• **Task prompt**: Please count the lines of the listing that contain the string "pose", treating uppercase and lowercase as different, and reply with only the number.

• **Recorded data**:
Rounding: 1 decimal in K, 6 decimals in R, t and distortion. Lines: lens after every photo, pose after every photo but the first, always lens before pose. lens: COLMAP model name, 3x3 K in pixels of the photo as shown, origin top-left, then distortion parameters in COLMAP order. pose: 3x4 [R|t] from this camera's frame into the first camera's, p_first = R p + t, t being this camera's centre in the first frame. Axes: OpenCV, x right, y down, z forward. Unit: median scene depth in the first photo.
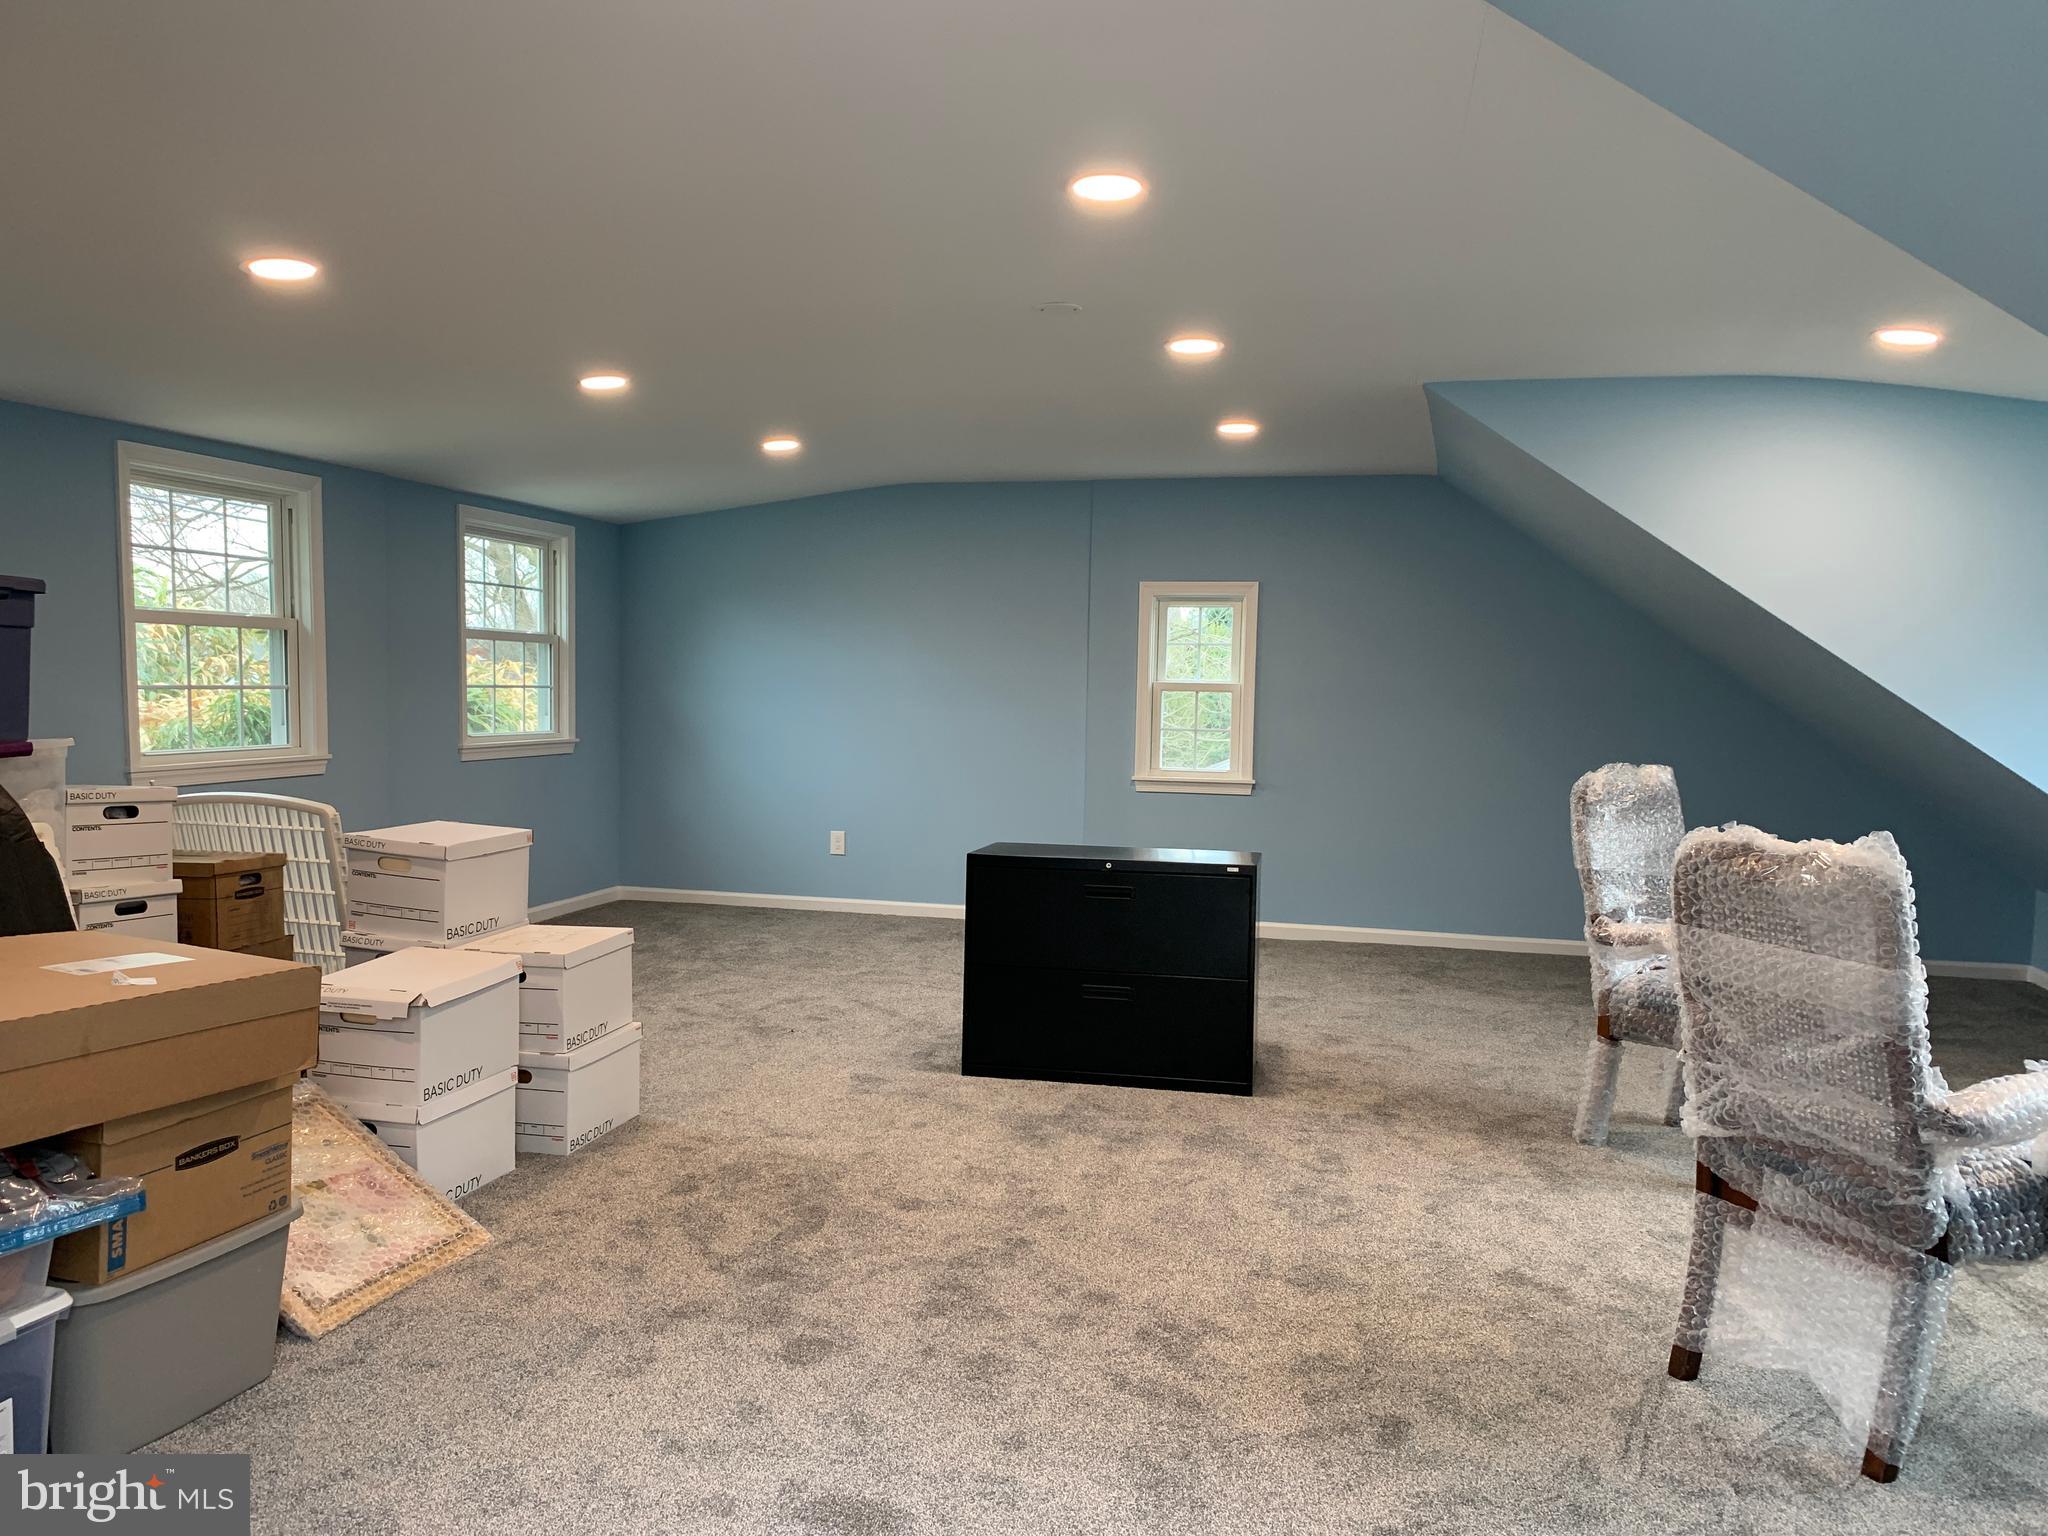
lens RADIAL K [[1551.1, 0, 1031.6], [0, 1551.1, 771.0], [0, 0, 1]] dist [0.031054, -0.014587]
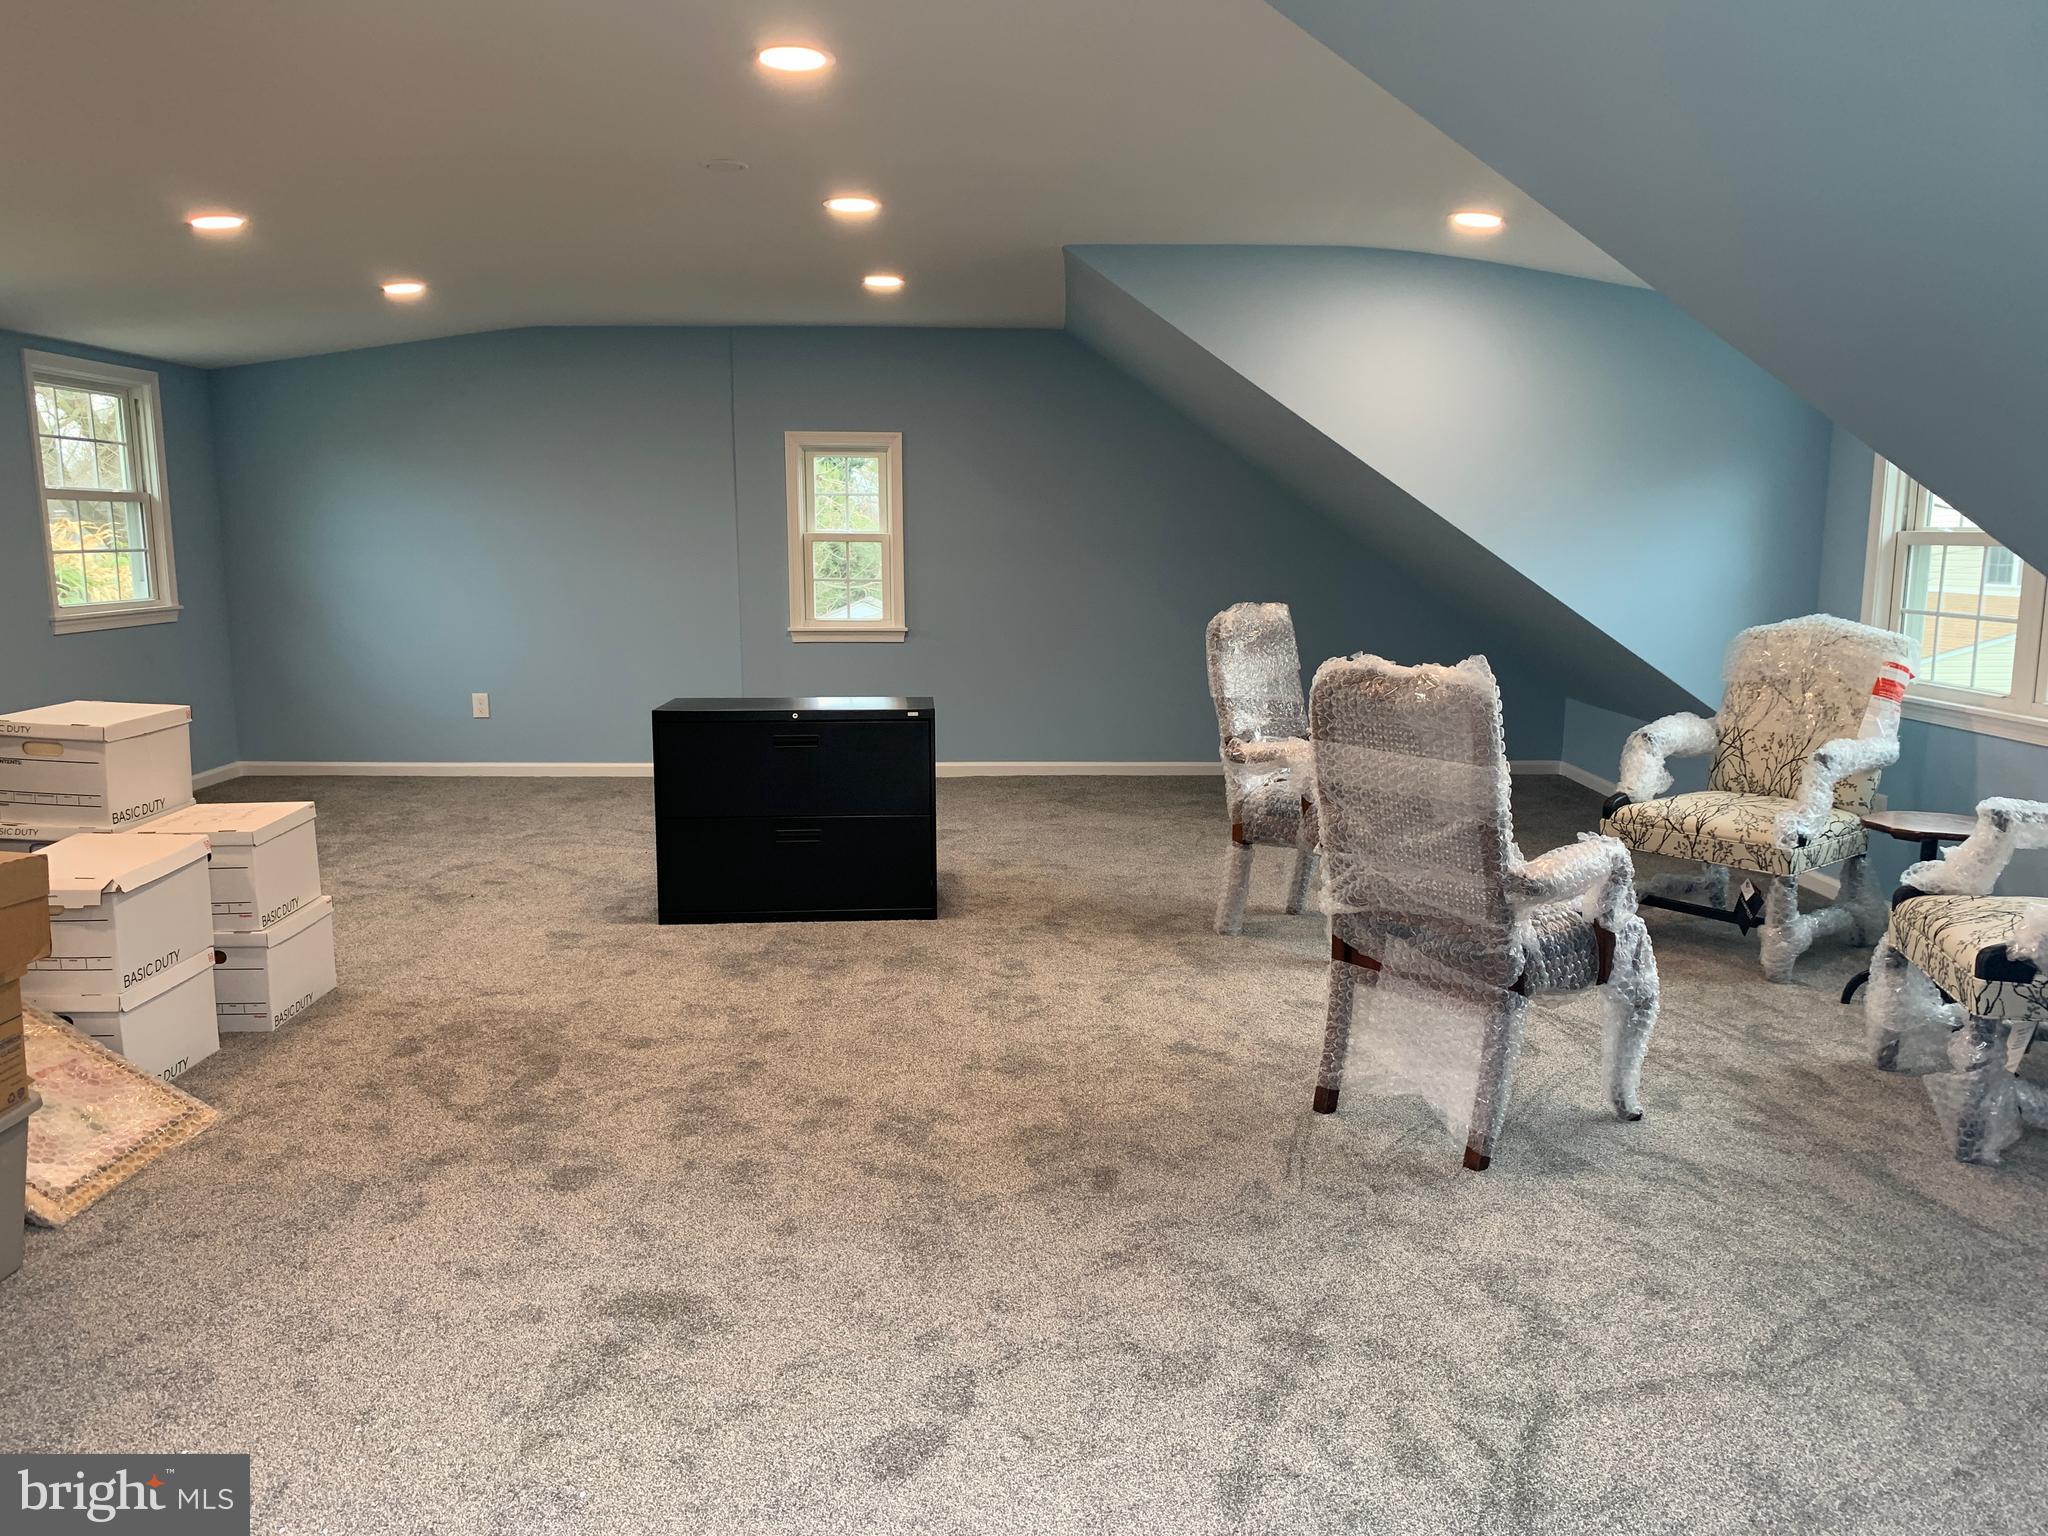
lens RADIAL K [[1545.3, 0, 1002.7], [0, 1545.3, 762.6], [0, 0, 1]] dist [0.115260, -0.138334]
pose [[0.971282, -0.055747, 0.231309, -0.082997], [0.033751, 0.994615, 0.097989, -0.007760], [-0.235526, -0.087368, 0.967933, -0.081521]]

• **Output for this exercise**: 2